Assignment number eight asserts error in charging the jury as follows:
“In determining this question of negligence the jury may take into consideration the nature and character of the sale advertised, the size and dimension of the entrance or area way leading into the store, *828 the number and size of the show windows, and their proximity to the entrance, the number of people congregating within such area way and in front of the premises, their conduct and demeanor, whether the defendant knew or by the exercise of reasonable care could have known of their presence and their conduct, the methods followed by the defendant in admitting them to the store and all other facts and circumstances in evidence bearing upon that question.
“If the jury find from a preponderance of the evidence that the defendant was negligent in the manner in which he maintained such premises for the purposes of such sale, that is, if you so find that the defendant failed to exercise such care as an ordinarily careful and prudent person would have exercised under the same circumstances, and you further find that such negligence was the direct and proximate cause of the breaking of the show window and the resulting injuries to the plaintiff, then your verdict should be for the plaintiff.”

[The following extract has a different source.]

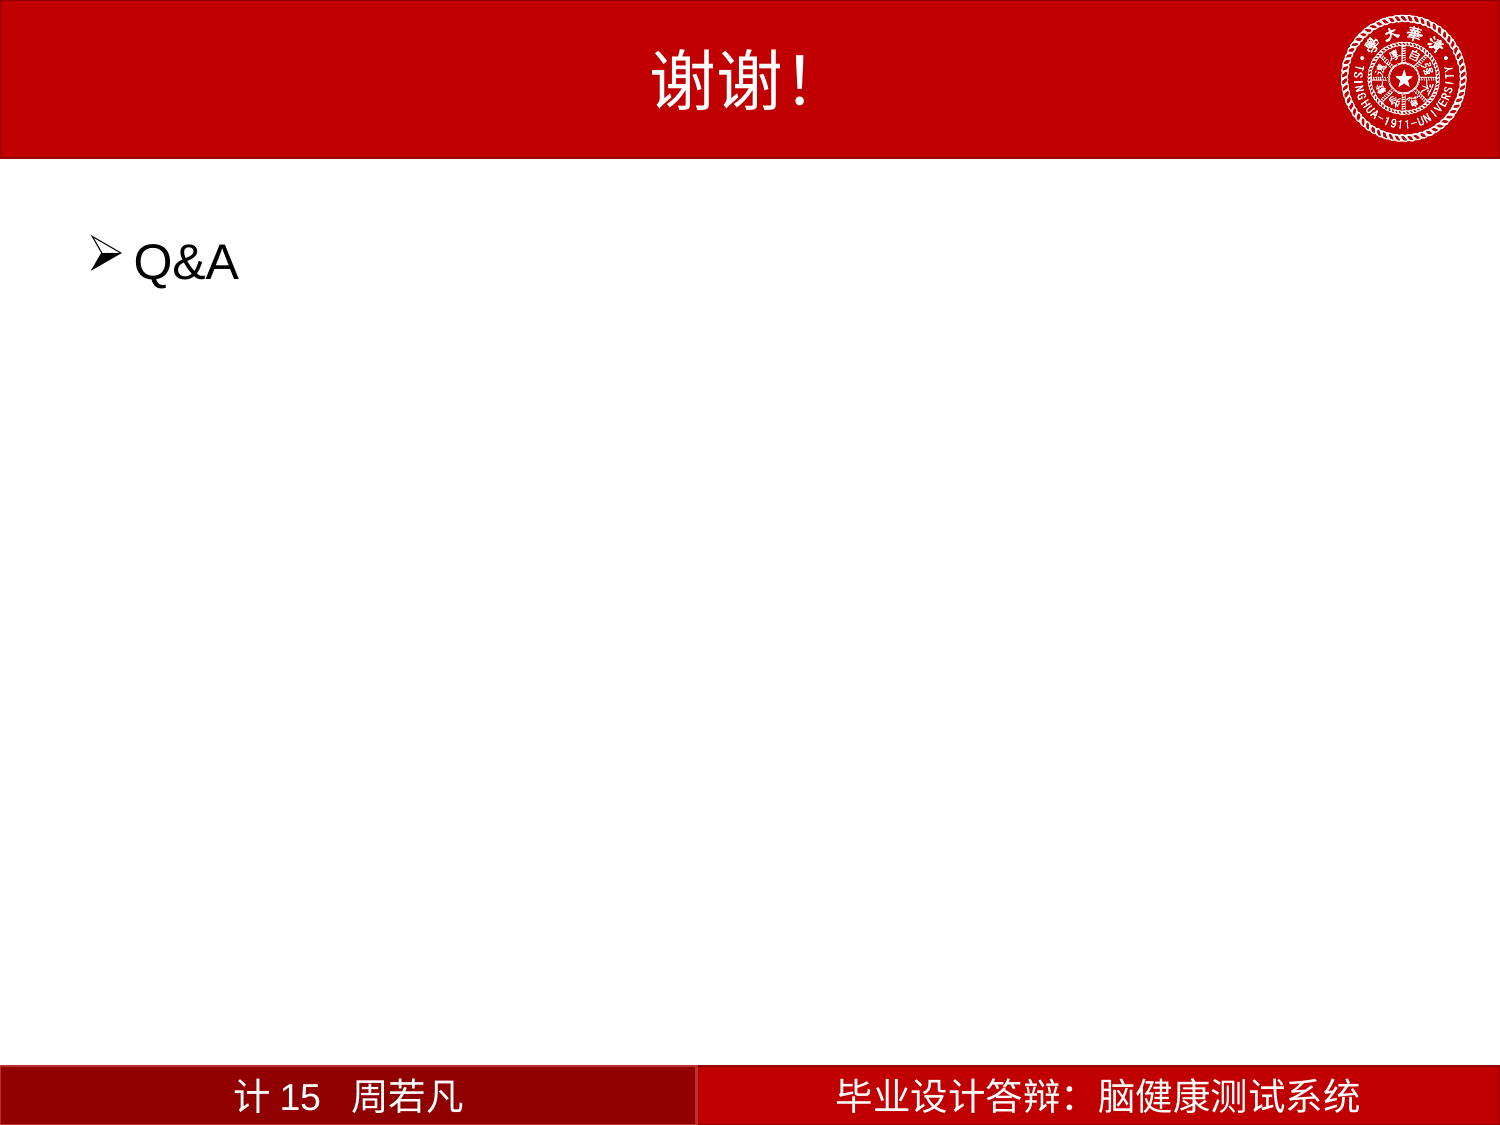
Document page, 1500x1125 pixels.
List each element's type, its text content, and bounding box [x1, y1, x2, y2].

The defendant asserts that, in view of the refusal to instruct as requested in defendant’s requested instruction number -five, the jury under the charge given could find against the defendant upon any theory, even though not included in the charges in the declarations. Defendant particularly complains that that portion of the charge telling the jury that if they find the defendant negligent “in the manner in which he maintained such premises for the purposes of such sale,” was calculated to lead the jury to believe that they could consider the question whether the windows were safely or properly constructed, or whether, after construction, they had been maintained in reasonably safe condition. We think this position not well taken, and, on the contrary, that the jury from the phrase “maintained such premises for the purposes of such sale” taken in connection with the rest of the instruction, must properly have understood that the court meant maintaining the premises without barricades or warnings or control of the crowd at the sale. A comparison of the instruction complained of with the charges in the declarations as above set forth discloses, in our view, that it is not too broad. We think it properly stated the law applicable to the evidence for the plaintiffs.
In each of the cases, therefore, .the judgment of the trial court is affirmed.